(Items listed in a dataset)
********************

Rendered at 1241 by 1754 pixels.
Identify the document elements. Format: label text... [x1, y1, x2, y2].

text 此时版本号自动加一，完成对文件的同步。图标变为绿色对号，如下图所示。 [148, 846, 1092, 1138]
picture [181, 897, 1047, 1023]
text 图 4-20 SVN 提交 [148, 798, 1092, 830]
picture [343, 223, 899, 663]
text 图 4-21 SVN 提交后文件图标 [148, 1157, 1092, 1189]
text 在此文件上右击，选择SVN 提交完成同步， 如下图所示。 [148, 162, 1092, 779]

********************

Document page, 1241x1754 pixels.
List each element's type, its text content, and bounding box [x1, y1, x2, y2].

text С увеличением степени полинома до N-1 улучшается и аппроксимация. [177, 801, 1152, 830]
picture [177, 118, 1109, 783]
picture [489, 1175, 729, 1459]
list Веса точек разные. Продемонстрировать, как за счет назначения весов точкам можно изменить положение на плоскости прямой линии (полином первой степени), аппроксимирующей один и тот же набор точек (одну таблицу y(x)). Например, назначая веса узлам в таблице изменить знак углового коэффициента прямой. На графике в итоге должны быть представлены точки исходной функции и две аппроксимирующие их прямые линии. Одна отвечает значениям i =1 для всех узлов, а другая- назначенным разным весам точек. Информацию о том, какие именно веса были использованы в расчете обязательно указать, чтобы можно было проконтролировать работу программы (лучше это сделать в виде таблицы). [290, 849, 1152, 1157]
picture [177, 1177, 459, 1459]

********************

**What you need to do:** Copy out the lines of the records above in which the string "pixels" appears.

**Solved exercise:**
Rendered at 1241 by 1754 pixels.
Document page, 1241x1754 pixels.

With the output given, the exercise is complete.